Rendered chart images
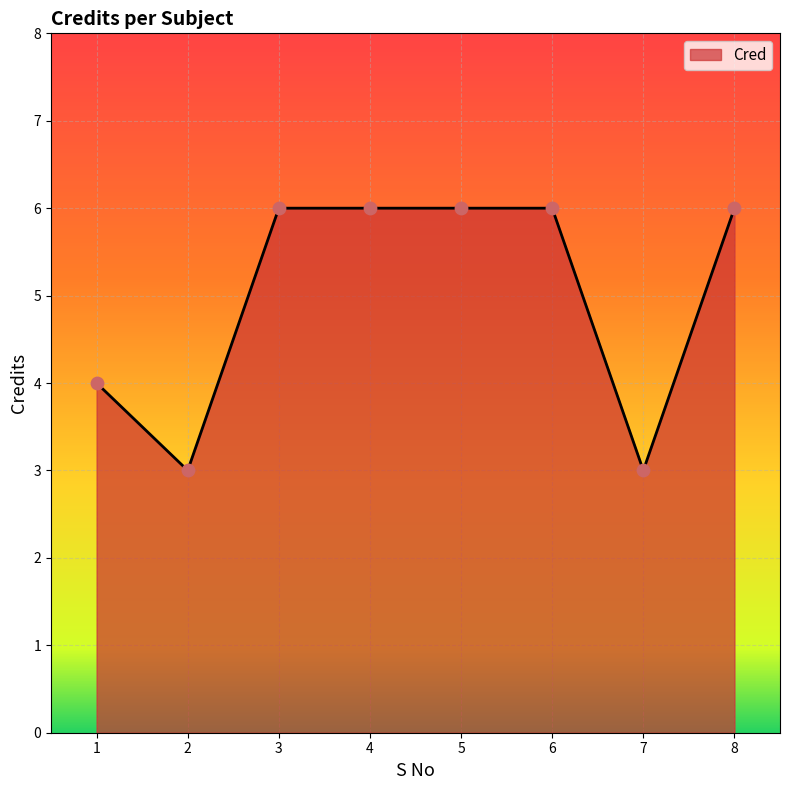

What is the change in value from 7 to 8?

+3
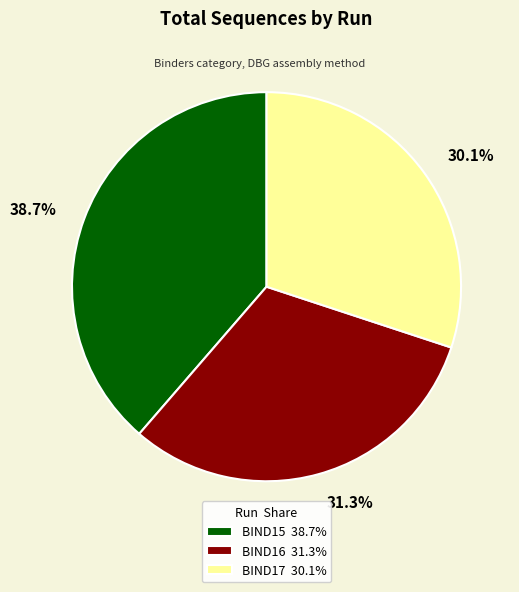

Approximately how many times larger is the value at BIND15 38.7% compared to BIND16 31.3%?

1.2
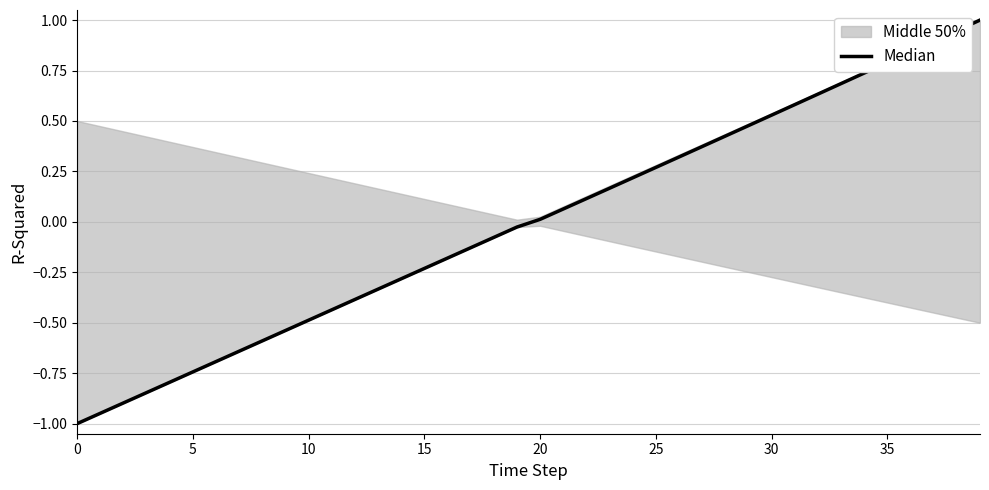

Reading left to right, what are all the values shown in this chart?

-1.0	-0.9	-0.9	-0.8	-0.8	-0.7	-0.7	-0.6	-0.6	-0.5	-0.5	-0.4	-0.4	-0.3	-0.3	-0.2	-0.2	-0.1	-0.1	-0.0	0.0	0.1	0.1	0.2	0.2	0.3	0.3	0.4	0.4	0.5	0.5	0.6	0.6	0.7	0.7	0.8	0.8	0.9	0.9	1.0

[JOB]
Convert the records into a numbered list of their lines, skipping blank lines and leaving out the pictures.

[RESULT BELOW]
1. What is the change in value from 7 to 8?
2. +3
3. Approximately how many times larger is the value at BIND15 38.7% compared to BIND16 31.3%?
4. 1.2
5. Reading left to right, what are all the values shown in this chart?
6. -1.0	-0.9	-0.9	-0.8	-0.8	-0.7	-0.7	-0.6	-0.6	-0.5	-0.5	-0.4	-0.4	-0.3	-0.3	-0.2	-0.2	-0.1	-0.1	-0.0	0.0	0.1	0.1	0.2	0.2	0.3	0.3	0.4	0.4	0.5	0.5	0.6	0.6	0.7	0.7	0.8	0.8	0.9	0.9	1.0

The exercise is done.